Wednesday, September 9, 2009

Schedule

The notion that you should take scheduling into account has come under fire recently, especially by Matthew Berry of ESPN. Now, I'm a big fan of TMR in general but he is dead wrong about this. On his podcast the other day(one of the top rated podcasts on itunes, i am after all, a company man), he quoted someone to the effect of it being arrogant to assume you can predict how a defense will do before the season starts. Maybe that is true, but it is no more arrogant than thinking you can predict how an offense will do, or more specifically, a running back. Predicting how football players and teams preform is what fantasy football is. Sure, you can't predict anything perfectly, but that doesn't mean you shouldn't attempt to predict and utilize the information.

Berry has an example of a defense that was predicted incorrectly before last season(San Diego). Well I can come up with countless examples of running backs who did not live up to fantasy owners expectations. Should we thus throw out informed guesses and draft running backs out of a hat. That is essentially what this line of logic reduces us to. Yes, you will be wrong some of the time about defensive projections, just as you will be wrong some of the time in your quarterback projections. But in a way, you are more like to hit on schedule predictions. After all, going into last year, you would assume that Pittsburgh and Baltimore would be top defenses and that Detroit and Denver would be atrocious. These cases are far more common than the surprises and disappointments.

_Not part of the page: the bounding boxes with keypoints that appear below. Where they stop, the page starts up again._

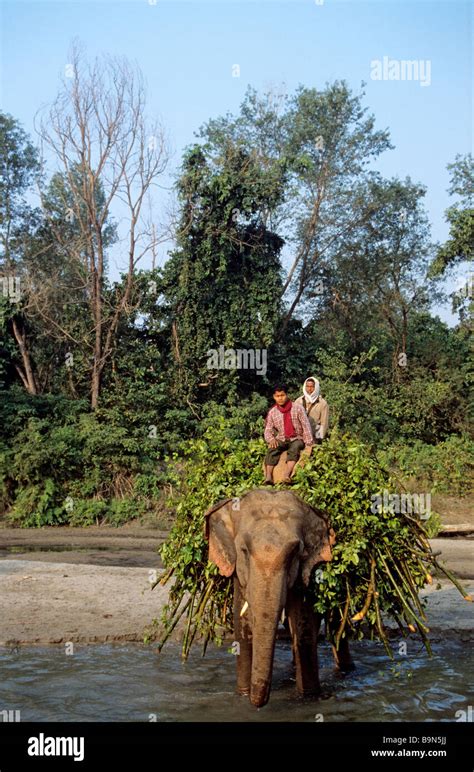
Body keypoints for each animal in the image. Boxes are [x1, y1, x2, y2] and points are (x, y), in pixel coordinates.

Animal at [204, 488, 352, 704]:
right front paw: (243, 695)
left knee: (337, 624)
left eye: (294, 552)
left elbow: (303, 624)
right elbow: (242, 623)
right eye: (243, 550)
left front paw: (309, 697)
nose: (258, 705)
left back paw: (346, 671)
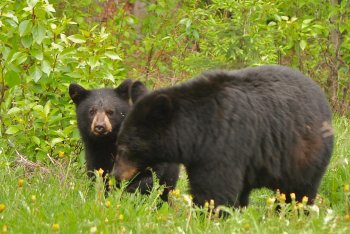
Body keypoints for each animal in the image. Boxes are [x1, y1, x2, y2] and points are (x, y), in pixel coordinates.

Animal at [111, 65, 334, 208]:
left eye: (124, 148)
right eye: (118, 145)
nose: (115, 175)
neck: (195, 132)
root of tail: (322, 97)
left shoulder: (223, 143)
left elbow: (214, 188)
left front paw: (208, 215)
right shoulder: (200, 157)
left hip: (302, 154)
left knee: (297, 191)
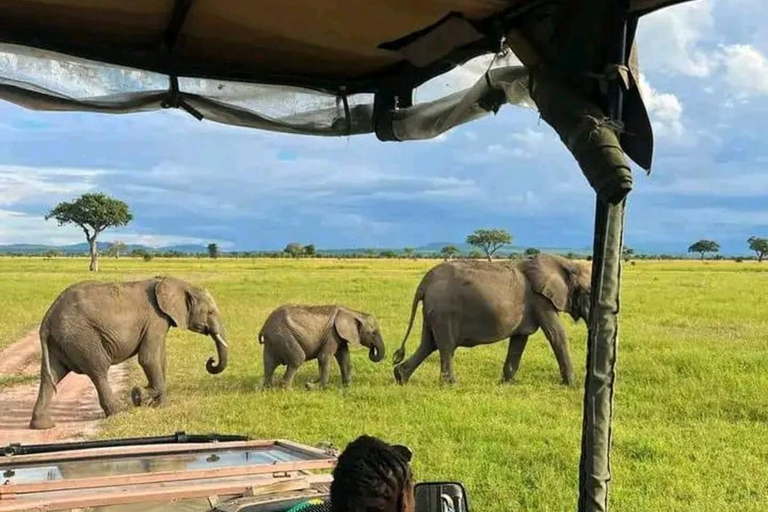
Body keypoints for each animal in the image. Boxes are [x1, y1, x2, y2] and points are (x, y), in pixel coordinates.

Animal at [30, 276, 228, 428]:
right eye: (210, 312)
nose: (211, 360)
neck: (174, 282)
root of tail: (47, 319)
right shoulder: (155, 320)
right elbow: (149, 358)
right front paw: (140, 395)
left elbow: (160, 359)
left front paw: (160, 405)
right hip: (81, 336)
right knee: (98, 370)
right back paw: (119, 411)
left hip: (60, 341)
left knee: (50, 375)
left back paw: (42, 425)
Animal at [260, 304, 390, 388]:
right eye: (373, 333)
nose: (373, 350)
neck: (352, 312)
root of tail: (264, 326)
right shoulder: (331, 334)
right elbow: (324, 357)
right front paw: (315, 387)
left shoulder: (338, 336)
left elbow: (344, 357)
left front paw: (347, 386)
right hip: (282, 335)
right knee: (297, 358)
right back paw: (287, 389)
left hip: (275, 339)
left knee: (269, 364)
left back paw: (268, 388)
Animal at [392, 254, 592, 386]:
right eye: (589, 292)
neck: (567, 263)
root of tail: (425, 282)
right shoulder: (541, 300)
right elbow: (556, 335)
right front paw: (571, 385)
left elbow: (519, 341)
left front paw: (507, 383)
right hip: (444, 311)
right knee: (446, 346)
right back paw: (451, 385)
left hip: (432, 311)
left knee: (428, 344)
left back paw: (400, 377)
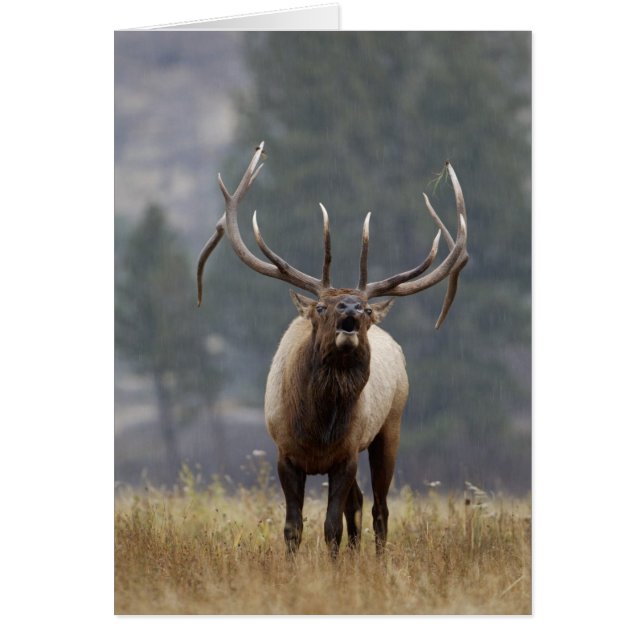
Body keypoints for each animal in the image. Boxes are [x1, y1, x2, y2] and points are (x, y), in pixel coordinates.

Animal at [197, 142, 468, 556]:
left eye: (368, 310)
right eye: (322, 307)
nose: (351, 308)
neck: (317, 428)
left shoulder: (345, 454)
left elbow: (331, 526)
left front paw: (335, 564)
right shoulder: (285, 454)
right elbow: (293, 526)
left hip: (390, 427)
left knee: (378, 507)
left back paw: (376, 558)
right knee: (359, 503)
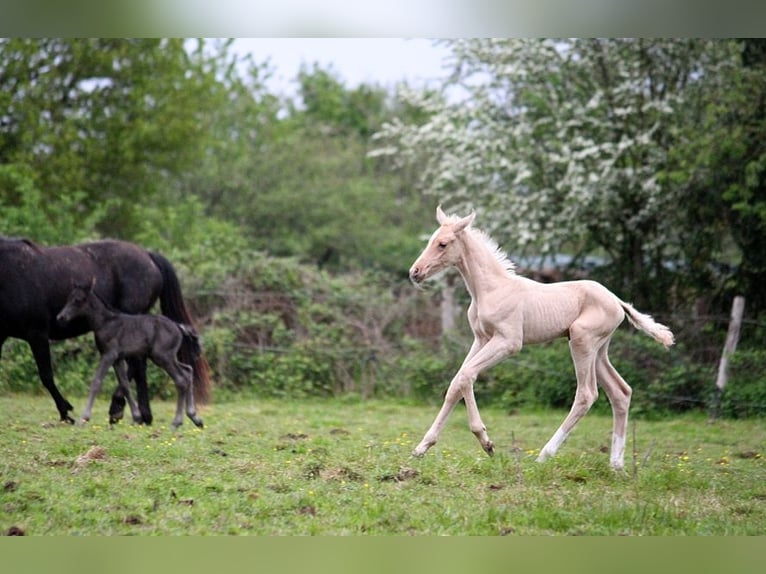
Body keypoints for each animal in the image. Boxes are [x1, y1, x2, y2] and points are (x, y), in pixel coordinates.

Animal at [0, 236, 210, 426]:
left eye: (77, 300)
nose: (61, 317)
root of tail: (148, 255)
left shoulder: (37, 334)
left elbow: (46, 376)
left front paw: (66, 412)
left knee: (139, 366)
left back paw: (130, 412)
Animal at [412, 209, 676, 470]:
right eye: (431, 240)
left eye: (443, 243)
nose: (415, 272)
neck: (491, 289)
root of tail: (618, 301)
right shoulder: (481, 339)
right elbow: (457, 382)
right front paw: (422, 447)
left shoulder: (508, 342)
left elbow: (467, 375)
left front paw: (486, 442)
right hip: (599, 350)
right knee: (620, 392)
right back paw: (616, 465)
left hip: (581, 340)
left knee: (587, 394)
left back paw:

Even if you couldn't predict defenses at all, and assumed an average schedule for each running back, you could still use scheduling in your assessments. You could look at the likely schedule differentiation from last year. So if someone had an easy schedule last year(Michael Turner), you could assume his schedule would be harder without making any evaluations at all.

Clearly, there is value in schedule assessments. Fantasy football is about making educated guesses. The more information you have, the more accurately you guess. There is no real point in depriving yourself of vital information, unless of course it flies in the face of the pick you made in January and refuse to back down.